▶ Extract:
Start of Block

0

Given a reference to any String, is it possible to programmatically determine whether this is a reference to a compile time constant?
Or if it's not, then whether it's stored in the intern pool without doing s.intern() == s?

isConst("foo")                       -> true
isConst("foo" + "bar")               -> true   // 2 literals, 1 compile time string
isConst(SomeClass.SOME_CONST_STRING) -> true
isConst(readFromFile())              -> false
isConst(readFromFile().intern())     -> false  // true would be acceptable too

(context for comments below: the question originally asked about literals)

Bart van Heukelom
  • 43,244
  • 59
  • 186
  • 301
  • Why does `readFromFile().intern()` return `false` in your example? It can be the very same `"foo"` object referenced somewhere else as a String literal. – apangin Jul 10 '19 at 15:25
  • Seems like your question comes from a wrong assumption. Entries in a string pool are NOT created at class loading time. They are created lazily at the first resolution of `ldc` instruction. So, it's absolutely possible that `"foo"` literal will return the same object that has been created earlier by `readFromFile().intern()`. – apangin Jul 10 '19 at 16:20
  • A string literal is a syntactic construct of the Java programming language. There is no such thing as a string literal at runtime. Note that `5+6+""` is not a string literal, but still, `5+6+"" == "11"` evaluates to `true`, in fact, the expression will be replaced by the constant result `true` even at compile-time. In other words, “string literals”, “compile-time constants”, and “strings contained in the runtime pool” are related, but still entirely different things. A method like `isLiteral("foo")` is a contradiction in itself, as within the method, the parameter reference is never a literal. – Holger Jul 10 '19 at 17:26
  • @apangin "So, it's absolutely possible that "foo" literal will return the same object that has been created earlier by readFromFile().intern()" well in that case you may answer my question of "is it possible" with the answer "no it's not" :) – Bart van Heukelom Jul 11 '19 at 10:16
  • @Holger well I suppose compile-time constant is what I meant after all. To be clear, this is an academic question, however, a theoretical use case that made me ask this would be something like, forbidding a performance critical method to be given a newly allocated string every time. – Bart van Heukelom Jul 11 '19 at 10:19
  • Well, especially for academic questions, it is important to correctly distinguish between string literals, compile-time constants (of type `String`), and string instances contained in (referenced by) the runtime pool. – Holger Jul 11 '19 at 11:43
  • Theoretically it's possible to instrument your JVM with JVMTI agent which intercepts `isConst()` call, check the stackframe, finds the callsite, loads the bytecode and checks whether there was an LDC instruction just before the call. There are still some tricky cases: e.g. whether `isConst(flag ? "foo" : "bar")` should return true. I don't have an experience with JVMTI agents, but I believe, @apangin can do it. Though I'm not sure whether such solution is satisfactory for OP. – Tagir Valeev Jul 12 '19 at 04:03

1 Answers1

2

To clarify the original question, every string literal is a compile-time constant, but not every compile-time constant has to originate from a string literal.

End of Block

▶ Entries provided:
Start of Block

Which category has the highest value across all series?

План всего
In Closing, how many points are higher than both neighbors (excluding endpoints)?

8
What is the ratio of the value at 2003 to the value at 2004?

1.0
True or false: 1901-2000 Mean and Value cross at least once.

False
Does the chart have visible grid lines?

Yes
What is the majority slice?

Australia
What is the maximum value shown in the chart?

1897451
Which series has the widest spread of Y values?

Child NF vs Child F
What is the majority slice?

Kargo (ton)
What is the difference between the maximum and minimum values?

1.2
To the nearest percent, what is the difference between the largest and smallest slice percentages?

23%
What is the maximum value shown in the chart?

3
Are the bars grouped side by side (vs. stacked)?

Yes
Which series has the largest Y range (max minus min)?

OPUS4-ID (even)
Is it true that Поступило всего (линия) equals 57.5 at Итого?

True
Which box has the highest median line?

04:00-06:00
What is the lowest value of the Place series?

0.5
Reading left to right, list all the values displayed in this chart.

End of Block

▶ Problem 1: Return the part of the thread on Java string constants that opens with the words containing "Or if it's not, then" and closes with "asked about literals)".
▶ Problem 2: In the thread on Java string constants, what does apangin say about when entries in a string pool are created?
▶ Problem 3: In the thread on Java string constants, list every argument passed to isConst in the example calls that show each result as true or false.
Work only from the thread on Java string constants, not from the entries.

▶ Answer box 1:
Or if it's not, then whether it's stored in the intern pool without doing s.intern() == s?

isConst("foo")                       -> true
isConst("foo" + "bar")               -> true   // 2 literals, 1 compile time string
isConst(SomeClass.SOME_CONST_STRING) -> true
isConst(readFromFile())              -> false
isConst(readFromFile().intern())     -> false  // true would be acceptable too

(context for comments below: the question originally asked about literals)

▶ Answer box 2: They are created lazily, at the first resolution of an `ldc` instruction, not at class loading time.

▶ Answer box 3:
"foo"
"foo" + "bar"
SomeClass.SOME_CONST_STRING
readFromFile()
readFromFile().intern()